“Jesús, tomando los cinco panes y
los dos peces, pronunció la bendición, los partió y se los dió. Comieron todos
y se saciaron”. El relato del evangelio de Lucas aunque aparentemente adopta la
forma de crónica de lo que sucedió en aquel atardecer, de hecho trasciende los
hechos concretos y adopta un lenguaje que refleja las preocupaciones
teológicas, pastorales y litúrgicas de la comunidad a la que va dirigido el
texto. Más que una instantanea de lo sucedido, encontramos el esquema de las
celebraciones cristianas, que desde la Resurrección de Jesús se han ido
repitiendo hasta hoy. El gesto obrado por Jesús no pretende únicamente acallar
el hambre de aquella gente, ávida de sus enseñanzas, sino que es un signo para
inculcar de modo efectivo un mensaje válido también para nosotros.
Es interesante detenerse a examinar algunos
particulares que el evangelista ha transmitido. La indicación de la caída de la
tarde alude a la costumbre judía de la cena vespertina, recogida después por
los cristianos para celebrar la cena del Señor. La iniciativa de los apóstoles
de recordar a Jesús la hora avanzada y la necesidad de proveer a la refección
de la gente, da pie al consejo de Jesús: “Dadles vosotros de comer”. Ésta será
la misión específica primero de los apóstoles y después de los ministros de la
Iglesia: dar de comer, saciar el hambre del pueblo creyente, partir para él
tanto el pan de la palabra como el pan eucarístico. La invitación a sentarse en
grupos de cincuenta alude a los israelitas durante su éxodo por el desierto: el
nuevo Israel se prepara a realizar su pe-regrinaje hacia el Reino, alimentado
por un pan capaz de dar vida y no por un maná frágil y perecedero.

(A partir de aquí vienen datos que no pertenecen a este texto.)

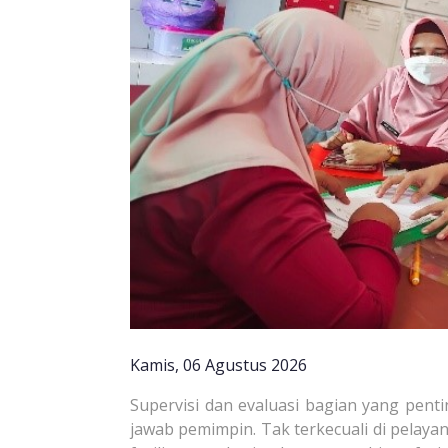
Kamis, 06 Agustus 2026
Supervisi dan evaluasi bagian yang pen
jawab pemimpin. Tak terkecuali di pelay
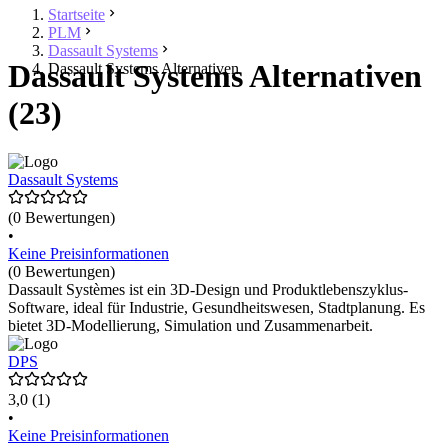
Startseite
PLM
Dassault Systems
Dassault Systems Alternativen
Dassault Systems Alternativen
(23)
Dassault Systems
(0 Bewertungen)
•
Keine Preisinformationen
(0 Bewertungen)
Dassault Systèmes ist ein 3D-Design und Produktlebenszyklus-
Software, ideal für Industrie, Gesundheitswesen, Stadtplanung. Es
bietet 3D-Modellierung, Simulation und Zusammenarbeit.
DPS
3,0
(1)
•
Keine Preisinformationen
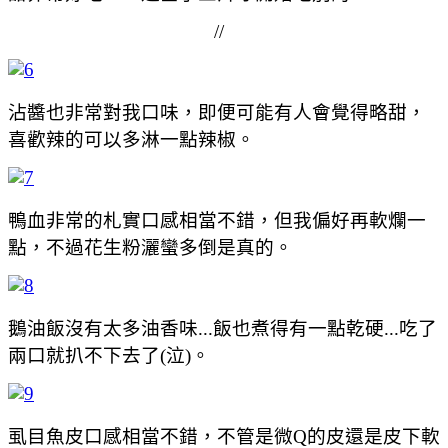
//
沾醬也非常對我口味，即便可能有人會覺得略甜，
喜歡辣的可以多淋一點辣椒。
鴨血非常的札實口感相當不錯，但我偏好再軟爛一
點，不過花生粉灑蠻多倒是真的。
鵝油飯沒有太多油香味...飯也煮得有一點乾硬...吃了
兩口就扒不下去了(泣)。
虱目魚皮口感相當不錯，不管是微Q的皮還是皮下軟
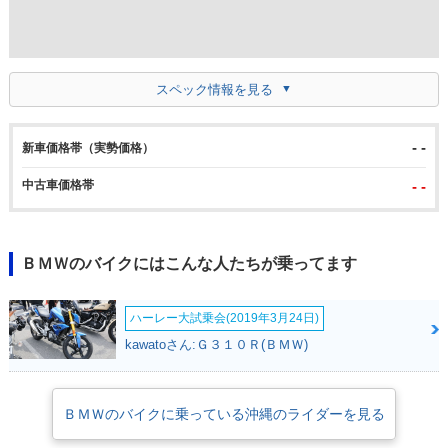
スペック情報を見る
- -
新車価格帯（実勢価格）
中古車価格帯
- -
ＢＭＷのバイクにはこんな人たちが乗ってます
ハーレー大試乗会(2019年3月24日)
kawatoさん:Ｇ３１０Ｒ(ＢＭＷ)
ＢＭＷのバイクに乗っている沖縄のライダーを見る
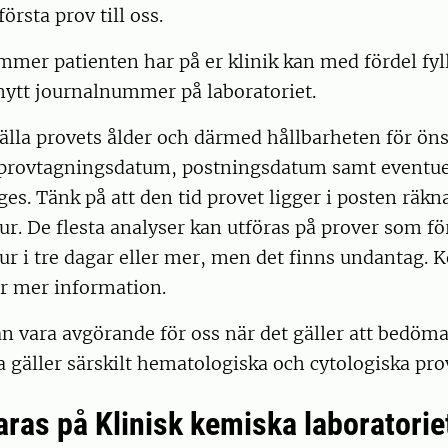
första prov till oss.
mer patienten har på er klinik kan med fördel fyll
nytt journalnummer på laboratoriet.
tälla provets ålder och därmed hållbarheten för ön
provtagningsdatum, postningsdatum samt eventuel
ges. Tänk på att den tid provet ligger i posten räk
. De flesta analyser kan utföras på prover som för
r i tre dagar eller mer, men det finns undantag. 
ör mer information.
 vara avgörande för oss när det gäller att bedöma
a gäller särskilt hematologiska och cytologiska pro
aras på Klinisk kemiska laboratorie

Celebrar la Eucaristía no puede
reducirse simplemente a un acto de culto. El rito eucarístico reclama ser
convertido en vida. Los que participamos de un único pan y de un único cáliz
estamos llamados a compartir todo lo demás, como expresión real del mandamiento
nuevo de Jesús: “Amaos unos a otros como yo os he amado”. A los cristianos de Corinto
que se reunían pa-ra celebrar la cena del Señor, mientras los ricos abundaban y
los pobres pasaban necesidad, san Pablo les decía claramente: “Así no tiene
sentido comer la cena del Señor”.
Lucas, en su relato, utiliza las
mismas fórmulas que, el Jueves Santo, Jesús utilizará en el Cenáculo, y,
después de él, la Iglesia ha repetido diariamente hasta hoy en sus
celebraciones: “Tomó el pan, alzó la mirada al cielo, pronunció la bendición,
se lo dio a los discípulos y comieron todos”. Aquella pradera anuncia el
Cenáculo, así como a tantos otros lugares de culto, ya se trate de espléndidas
iglesias, ya de sencillos oratorios, ya de rincones escondidos que, sobre todo
en momentos de persecución, han servido para el encuentro de los creyentes a
fin de repitir el rito cristiano de la fracción del pan, de la Eucaristía, que
es el centro de la vida de la Iglesia, su fuente y su fuerza, el gesto que hace
sacramentalmente la Iglesia.
Decía san Pablo: “Cada vez que
coméis este pan y bebéis del cáliz, proclamáis la muerte del Señor”. Jesús
salvó a los hombres de la muerte y del pecado muriendo en la Cruz y resucitando
del sepulcro. Esta realidad no es un hecho pasado. Está siempre activo. Celebrando
la Eucaristía, anunciamos, hacemos presente esta muerte y esta resurrección del
Señor, hasta que vuelva glorioso al final de los tiempos. La Eucaristía no es
un rito mágico sino un acto celebrativo que exige fe y participación, pide
adoración y compromiso de vida, que nos permite comulgar con la salvación que
Dios nos ofrece en su Hijo, asumirla para traducirla en vida en el quehacer
diario.
Sintiéndonos vinculados con Jesús
por la nueva y definitiva alianza que supone la Eucaristía, trabajemos para
establecer una comunión de paz, libertad, verdad y justicia con todos nuestros
hermanos, y, conscientes de formar parte del único cuerpo de Cristo, crezcamos
en la solidariedad con todos, especialmente con aquellos más necesitados. De
esta manera se hará realidad lo que significa el misterio de la Eucaristía, es
decir la fraternidad que Jesús quiere de todos los hombres por los cuales no ha
dudado en ofrecerse como víctima agradable a Dios.